Isaac Amin is an industrious businessman and popular gemologist. He was raised in a working-class Jewish family in Tehran where most of his father's days were spent in drinking *arrak. In his youth, he bravely sacrificed his pursuit of poetry compositions to receive with an air of sturdy practicality, the scholary study of gemology. As a result in later years, Isaac is rewarded with an easy opulence and wealth. One day, Revolutionary Guards march into this office and arrest the startled man who will later be falsely accused of having been a Zionist spy. He must also explain the weaknesses of a brother - now labelled sinner - who deals in vodka smuggling. Under Ayatollah Khomeni, basic pleasures like alcohol and music have all been prohibited. Anyone seeking the arts or its contemporaries, is looked upon with heavy scorn.

Out of loyalty, Isaac keeps tight-lipped and his fortitude shapes the flow of the tale. His life hangs in the balance where decisions on executions and freedom spin about like a giddy game of roulette.

Sofer traces the feelings of Isaac's shocked, sad wife Farnaz who must rely on her shaky womanly strengths to care for her 9 year old daughter Shirin, her university son Parviz in New York and the dutiful homage paid to close family even in this vulnerable times. The years of married and family life are adequately reflected upon.

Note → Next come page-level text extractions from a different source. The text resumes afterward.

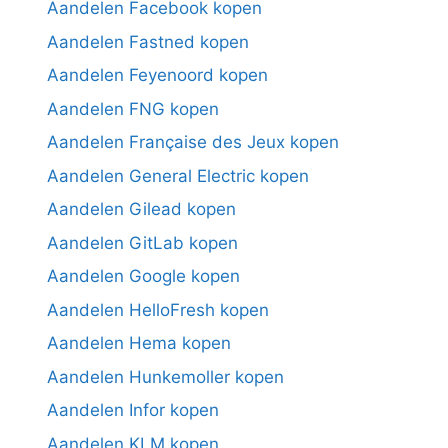
Aandelen Facebook kopen
Aandelen Fastned kopen
Aandelen Feyenoord kopen
Aandelen FNG kopen
Aandelen Française des Jeux kopen
Aandelen General Electric kopen
Aandelen Gilead kopen
Aandelen GitLab kopen
Aandelen Google kopen
Aandelen HelloFresh kopen
Aandelen Hema kopen
Aandelen Hunkemoller kopen
Aandelen Infor kopen
Aandelen KLM kopen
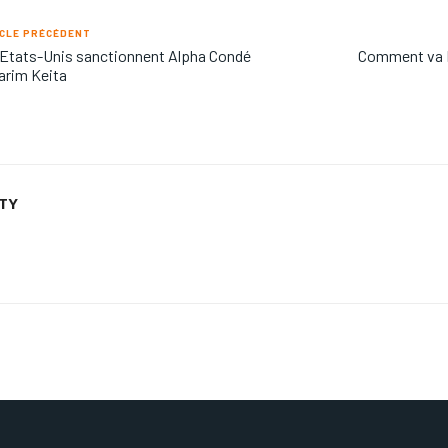
CLE PRÉCÉDENT
Etats-Unis sanctionnent Alpha Condé
Comment va F
arim Keita
ETY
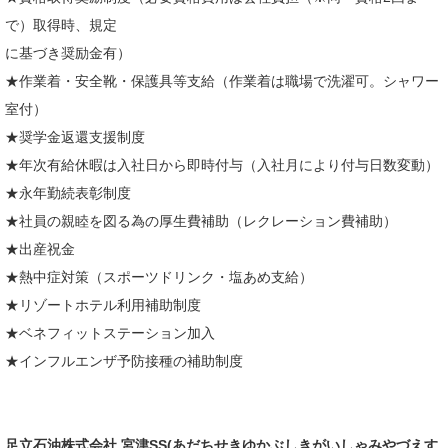
で）取得時、規定
に基づき奨励金有）
★作業着・安全靴・保護具等支給（作業着は職場で洗濯可。シャワー
室付）
★奨学金返還支援制度
★年次有給休暇は入社日から即時付与（入社月により付与日数変動）
★永年勤続表彰制度
★社員の親睦を図る為の厚生費補助（レクレーション費補助）
★出産祝金
★熱中症対策（スポーツドリンク・塩あめ支給）
★リゾートホテル利用補助制度
★ベネフィットステーション加入
★インフルエンザ予防接種の補助制度
足立石油株式会社 宮津SS(あだちせきゆかぶしきがいしゃみやづえす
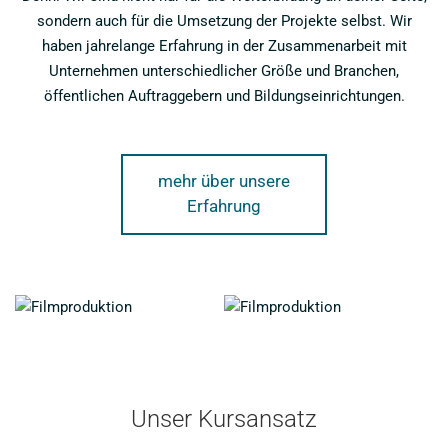
sondern auch für die Umsetzung der Projekte selbst. Wir
haben jahrelange Erfahrung in der Zusammenarbeit mit
Unternehmen unterschiedlicher Größe und Branchen,
öffentlichen Auftraggebern und Bildungseinrichtungen.
mehr über unsere
Erfahrung
Unser Kursansatz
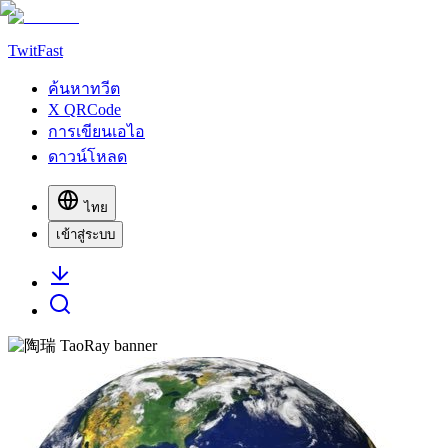
TwitFast
ค้นหาทวีต
X QRCode
การเขียนเอไอ
ดาวน์โหลด
ไทย
เข้าสู่ระบบ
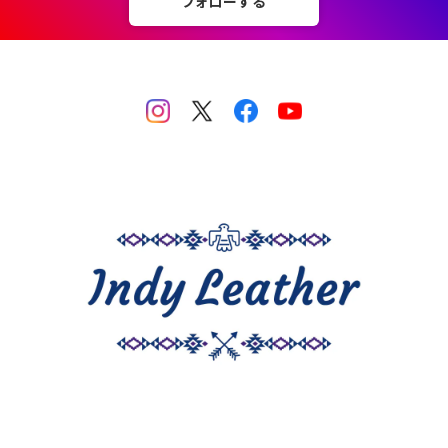
フォローする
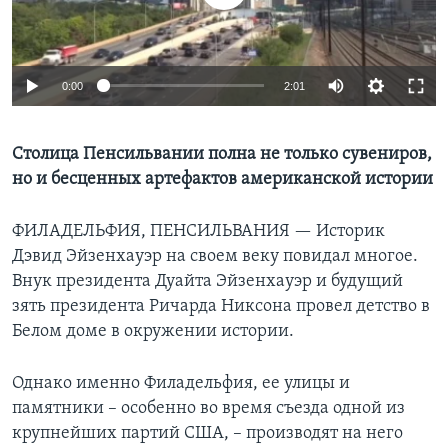
Learning English
0:00
2:01
СОЦИАЛЬНЫЕ СЕТИ
Столица Пенсильвании полна не только сувениров,
но и бесценных артефактов американской истории
Языки
ФИЛАДЕЛЬФИЯ, ПЕНСИЛЬВАНИЯ —
Историк
Дэвид Эйзенхауэр на своем веку повидал многое.
Внук президента Дуайта Эйзенхауэр и будущий
зять президента Ричарда Никсона провел детство в
Белом доме в окружении истории.
Однако именно Филадельфия, ее улицы и
памятники – особенно во время съезда одной из
крупнейших партий США, – производят на него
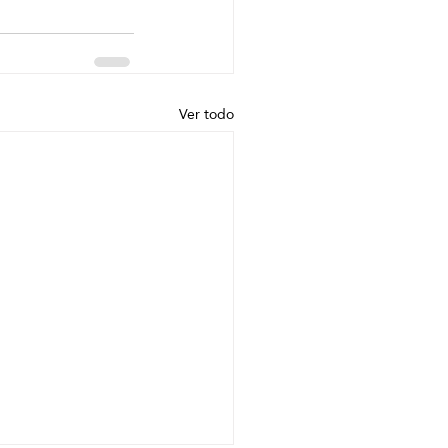
Ver todo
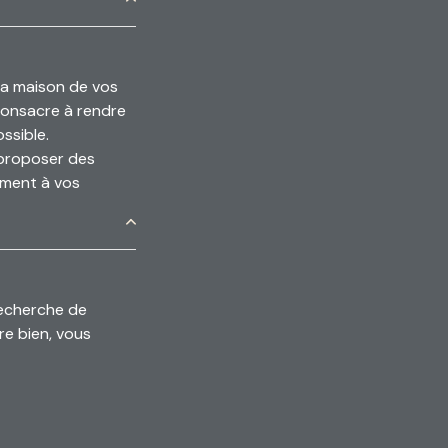
la maison de vos
consacre à rendre
ssible.
proposer des
ement à vos
recherche de
re bien, vous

Farnaz is all at once infuriating and likeable. She reveals her weaknesses for beautiful things with honest candour and must confront an old servant, Habibeh who suddenly turns hostile against her compassionate master and feels that for being rich alone and this while she has slaved over his family's labour; he may have just received his comeuppance. It doesn't help that Isaac's employers and Habibeh's son, whom Isaac had cared for like his own, takes the opportunity to loot his office and later present a blackmail threat.

The story lies boxed in neat safe categories focussing with easy succession on the upsetting school-life of Shirin, Parviz's youthful anxieties, Farnaz's crucial errands to ensure her husband's safety and other supplementary characters, laid out in thoughtful arrangement.

Towards the end, the plot zooms in on Isaac and Farnaz to close the tale and the rest of the voices appear foggy and shadowed as the characters melt away or stay subdued... permanently resigned to the plot's adventure.

In a way, Sofer was cautious on exercising ambitions and one can't help but wonder how much more grandeur could have been passed on had Sofer wandered out of her safe territory of story-telling. Taken a chance. Killed off an unexpected character. Threw in an eccentrity. Laundry-wrung an otherwise predictable form into a strange twist.

However, Sofer's calm wisdom prevails throughout and this is made sure in her sketching of a brainwashed Habibeh which shows that a collective hysteria of the moment or any sign of religious obsession automatically turns a blind eye to all things loyal, loving and valuable. Then there is Parviz's romantic infactuation with Rachel, his landlord's daughter and a bit of a cold fish. It is an important experience which Sofer executes with easy directness, to exhibit an uncomfortable clash of cultures.

The portrayal of dark moods are also punctured by a quietude of scattered beauty, now and then.

"Here they play solitare and old songs. A 1950s recording spins on the turntable. ... .... A half-full glass is on the table in front of him, the tea inside looking cold. ... on the sofa, concentrates on her game of solitaire. The house smells of simmered onions and camphor oil." - Dalia Sofer, The Septembers of Shiraz .

It is Sofer's brilliant subtle manouverings that makes a reader so used to blockbuster stories wonder how it will all end. With no drama on the horizon, there is no escape plan. Yet far from the story tapering of to a wishy-washy conclusion, there are sudden turns that will reveal unexpected inspiration. A perfectly shaped diamond offers hope for a broken man. Just as Isaac's wealth cursed him, it may just prove his lifeline. Sofer rightfully keeps the reader guessing as to the outcome of the plot until its tight satisfying finish.

************

*arrak - a liquor distilled in parts of the Middle East from the fermented sap of toddy palms.